Condecoração nos EUA reconhece trajetória de luta pela conservação e destaca papel do Brasil na agenda climática global
A ministra do Meio Ambiente e Mudança do Clima, Marina Silva, foi homenageada em 22 de setembro de 2025, em Nova York, com o Prêmio por Liderança Excepcional em Conservação (Distinguished Leadership in Conservation Award), concedido pela Wildlife Conservation Society (WCS) desde 2012. Pela primeira vez, uma brasileira recebeu essa distinção.
A cerimônia ocorreu no Zoológico do Central Park, durante a Semana do Clima de Nova York. O prêmio foi entregue pelo presidente e CEO da WCS, Adam Falk, que exaltou a coragem, experiência e ambição de Marina Silva como elementos marcantes em sua trajetória de liderança global na conservação da natureza e defesa dos direitos dos povos indígenas e comunidades tradicionais.
Entre os premiados anteriores estão nomes de peso como Hillary Clinton, ex-secretária de Estado dos EUA; Sir David Attenborough, naturalista britânico; e Michael Bloomberg, ex-prefeito de Nova York e enviado da ONU para ação climática.
Durante seu discurso, Marina Silva afirmou sentir profunda honra por ser a primeira brasileira a receber o prêmio. Ela destacou que a homenagem reconhece não apenas sua trajetória pessoal, mas sobretudo a relevância global do Brasil na preservação ambiental e no enfrentamento às mudanças climáticas, especialmente às vésperas da COP30, que será realizada em Belém (novembro de 2025).
Desde o início da gestão atual, Marina ressaltou progressos significativos: redução de 46% no desmatamento da Amazônia, elaboração de uma nova Contribuição Nacionalmente Determinada (NDC) compatível com o limite de 1,5 °C de aquecimento global e implantação de políticas voltadas aos direitos dos povos indígenas e comunidades tradicionais. Ela também falou sobre a criação de mecanismos como o Fundo Florestas Tropicais Para Sempre (TFFF), que tem potencial para beneficiar cerca de 70 países detentores de florestas tropicais .
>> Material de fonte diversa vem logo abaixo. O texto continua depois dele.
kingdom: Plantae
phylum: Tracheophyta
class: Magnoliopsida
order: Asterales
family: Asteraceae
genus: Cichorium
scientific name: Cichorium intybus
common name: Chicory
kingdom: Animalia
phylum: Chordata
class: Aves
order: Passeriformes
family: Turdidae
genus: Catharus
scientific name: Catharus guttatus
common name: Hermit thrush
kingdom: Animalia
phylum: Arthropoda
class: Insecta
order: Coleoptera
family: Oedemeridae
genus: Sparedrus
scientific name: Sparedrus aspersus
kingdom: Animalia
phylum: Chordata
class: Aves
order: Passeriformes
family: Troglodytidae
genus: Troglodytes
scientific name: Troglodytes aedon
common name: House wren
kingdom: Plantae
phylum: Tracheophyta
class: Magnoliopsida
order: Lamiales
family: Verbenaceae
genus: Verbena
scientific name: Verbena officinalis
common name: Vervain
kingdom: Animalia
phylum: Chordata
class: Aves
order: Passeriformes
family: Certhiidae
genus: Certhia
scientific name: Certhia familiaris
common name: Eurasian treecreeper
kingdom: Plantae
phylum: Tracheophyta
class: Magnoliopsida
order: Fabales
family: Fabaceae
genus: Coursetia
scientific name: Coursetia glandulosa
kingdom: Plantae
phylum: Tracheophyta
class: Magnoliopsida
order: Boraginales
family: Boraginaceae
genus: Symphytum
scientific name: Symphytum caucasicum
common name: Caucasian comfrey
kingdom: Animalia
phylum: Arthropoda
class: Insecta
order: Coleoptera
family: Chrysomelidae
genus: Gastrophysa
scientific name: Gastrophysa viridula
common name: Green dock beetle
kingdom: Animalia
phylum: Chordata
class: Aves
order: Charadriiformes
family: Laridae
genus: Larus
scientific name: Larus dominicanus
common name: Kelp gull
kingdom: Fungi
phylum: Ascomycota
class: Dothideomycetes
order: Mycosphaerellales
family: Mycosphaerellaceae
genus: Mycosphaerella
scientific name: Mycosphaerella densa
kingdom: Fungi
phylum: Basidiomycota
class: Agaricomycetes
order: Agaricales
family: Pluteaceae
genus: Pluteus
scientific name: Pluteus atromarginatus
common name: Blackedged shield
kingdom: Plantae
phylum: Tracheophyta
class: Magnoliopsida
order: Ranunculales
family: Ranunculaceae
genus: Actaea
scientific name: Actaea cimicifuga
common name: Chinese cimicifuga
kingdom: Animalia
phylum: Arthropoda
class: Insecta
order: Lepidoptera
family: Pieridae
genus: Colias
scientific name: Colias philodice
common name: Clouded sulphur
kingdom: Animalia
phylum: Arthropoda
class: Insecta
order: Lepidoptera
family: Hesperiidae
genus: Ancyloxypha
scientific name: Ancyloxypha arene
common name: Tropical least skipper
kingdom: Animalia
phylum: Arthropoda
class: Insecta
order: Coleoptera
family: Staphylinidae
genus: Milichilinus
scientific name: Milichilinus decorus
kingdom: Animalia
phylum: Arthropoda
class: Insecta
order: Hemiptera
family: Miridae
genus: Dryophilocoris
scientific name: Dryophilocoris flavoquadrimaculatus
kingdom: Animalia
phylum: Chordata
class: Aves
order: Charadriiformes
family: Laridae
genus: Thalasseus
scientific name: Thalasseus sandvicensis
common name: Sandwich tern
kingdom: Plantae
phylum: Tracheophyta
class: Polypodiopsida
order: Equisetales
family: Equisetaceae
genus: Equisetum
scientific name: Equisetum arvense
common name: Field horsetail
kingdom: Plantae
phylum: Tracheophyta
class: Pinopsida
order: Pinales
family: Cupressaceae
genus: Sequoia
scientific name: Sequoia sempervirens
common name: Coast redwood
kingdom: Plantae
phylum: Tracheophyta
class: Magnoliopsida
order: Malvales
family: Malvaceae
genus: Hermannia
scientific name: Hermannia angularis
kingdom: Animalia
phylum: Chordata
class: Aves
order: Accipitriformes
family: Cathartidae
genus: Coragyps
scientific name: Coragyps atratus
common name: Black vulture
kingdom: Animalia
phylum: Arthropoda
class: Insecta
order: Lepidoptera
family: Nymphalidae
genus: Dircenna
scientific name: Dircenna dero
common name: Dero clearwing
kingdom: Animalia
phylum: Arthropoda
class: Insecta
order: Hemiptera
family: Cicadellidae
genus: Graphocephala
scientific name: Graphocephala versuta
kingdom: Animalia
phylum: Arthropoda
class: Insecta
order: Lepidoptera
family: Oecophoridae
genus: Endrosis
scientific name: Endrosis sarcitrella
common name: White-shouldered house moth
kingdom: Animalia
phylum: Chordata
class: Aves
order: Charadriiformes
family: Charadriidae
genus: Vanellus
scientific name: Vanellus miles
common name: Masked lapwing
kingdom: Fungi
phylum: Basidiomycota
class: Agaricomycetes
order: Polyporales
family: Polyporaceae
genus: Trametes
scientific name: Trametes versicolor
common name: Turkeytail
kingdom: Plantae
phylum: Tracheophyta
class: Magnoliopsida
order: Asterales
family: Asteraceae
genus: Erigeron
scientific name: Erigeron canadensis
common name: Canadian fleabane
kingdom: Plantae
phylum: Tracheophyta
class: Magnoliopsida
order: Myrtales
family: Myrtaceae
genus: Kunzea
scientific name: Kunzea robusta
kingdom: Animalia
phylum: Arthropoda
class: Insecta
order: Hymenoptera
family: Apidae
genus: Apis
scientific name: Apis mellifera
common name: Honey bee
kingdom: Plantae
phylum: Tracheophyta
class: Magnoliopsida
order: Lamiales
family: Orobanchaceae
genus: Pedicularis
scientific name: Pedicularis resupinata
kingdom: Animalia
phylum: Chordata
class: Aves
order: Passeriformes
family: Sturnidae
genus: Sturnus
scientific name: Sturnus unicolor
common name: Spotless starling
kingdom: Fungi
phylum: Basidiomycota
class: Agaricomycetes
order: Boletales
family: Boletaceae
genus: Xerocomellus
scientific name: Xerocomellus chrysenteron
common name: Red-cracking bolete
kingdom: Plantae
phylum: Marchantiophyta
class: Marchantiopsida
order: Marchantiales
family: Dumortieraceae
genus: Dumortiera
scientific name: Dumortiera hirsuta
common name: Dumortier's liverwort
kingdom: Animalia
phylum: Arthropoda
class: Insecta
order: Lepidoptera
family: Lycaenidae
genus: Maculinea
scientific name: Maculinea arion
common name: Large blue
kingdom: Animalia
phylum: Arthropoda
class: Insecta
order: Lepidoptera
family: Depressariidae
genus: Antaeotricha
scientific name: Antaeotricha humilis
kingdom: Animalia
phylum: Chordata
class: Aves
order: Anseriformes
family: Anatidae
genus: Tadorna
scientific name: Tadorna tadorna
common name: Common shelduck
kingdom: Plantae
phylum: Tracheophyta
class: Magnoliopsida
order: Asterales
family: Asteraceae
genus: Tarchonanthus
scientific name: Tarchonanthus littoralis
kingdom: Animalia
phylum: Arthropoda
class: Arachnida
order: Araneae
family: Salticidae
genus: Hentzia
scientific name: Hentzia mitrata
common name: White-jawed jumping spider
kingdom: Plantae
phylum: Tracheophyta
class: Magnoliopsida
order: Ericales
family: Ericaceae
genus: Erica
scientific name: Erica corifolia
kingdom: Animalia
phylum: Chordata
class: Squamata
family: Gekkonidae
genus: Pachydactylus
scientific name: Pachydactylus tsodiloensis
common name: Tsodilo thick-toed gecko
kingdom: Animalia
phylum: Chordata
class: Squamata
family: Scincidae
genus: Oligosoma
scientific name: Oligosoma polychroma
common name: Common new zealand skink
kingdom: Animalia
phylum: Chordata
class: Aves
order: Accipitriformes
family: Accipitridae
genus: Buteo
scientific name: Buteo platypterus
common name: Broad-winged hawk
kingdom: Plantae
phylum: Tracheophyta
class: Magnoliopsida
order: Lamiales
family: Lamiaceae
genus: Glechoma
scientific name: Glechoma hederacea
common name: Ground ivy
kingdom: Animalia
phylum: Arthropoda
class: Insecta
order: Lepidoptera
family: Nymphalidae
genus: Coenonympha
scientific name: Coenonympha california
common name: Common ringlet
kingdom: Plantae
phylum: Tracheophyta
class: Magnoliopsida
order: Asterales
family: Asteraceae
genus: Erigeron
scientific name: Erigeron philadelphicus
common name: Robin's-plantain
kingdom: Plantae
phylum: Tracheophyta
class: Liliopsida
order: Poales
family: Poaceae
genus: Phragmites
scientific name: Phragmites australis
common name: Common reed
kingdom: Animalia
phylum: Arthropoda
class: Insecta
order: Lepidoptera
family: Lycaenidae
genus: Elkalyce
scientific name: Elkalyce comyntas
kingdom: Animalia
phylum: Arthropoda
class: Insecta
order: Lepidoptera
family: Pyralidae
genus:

Segundo Marina, esse fundo não é doação, mas uma inovação financeira onde cada dólar público contribuído pode mobilizar cerca de quatro dólares da iniciativa privada — remunerando áreas protegidas por hectare conservado e exigindo que ao menos 20% dos recursos sejam destinados a povos tradicionais.
Além dos destaques recentes, sua trajetória já rendeu premiações internacionais como o Champions of the Earth (ONU), o prêmio Goldman, o Sophie Prize, entre outros, consolidando-a como uma das principais líderes ambientais globalmente. Atualmente, Marina também figura como a única brasileira na lista de Líderes de Sustentabilidade 2025 da revista Forbes.
No mesmo evento, foi entregue o Prêmio Thomas E. Lovejoy ao antropólogo Martin von Hildebrand, em reconhecimento ao seu meio século de trabalho em defesa dos povos indígenas e conservação da Amazônia, em homenagem ao legado do biólogo Thomas E. Lovejoy, falecido em 2021.
A premiação reforça o crescente protagonismo do Brasil na agenda ambiental global e reafirma a integração entre economia e ecologia como caminho para um futuro sustentável. O país se coloca como ator estratégico na construção de soluções climáticas inovadoras em parceria internacional.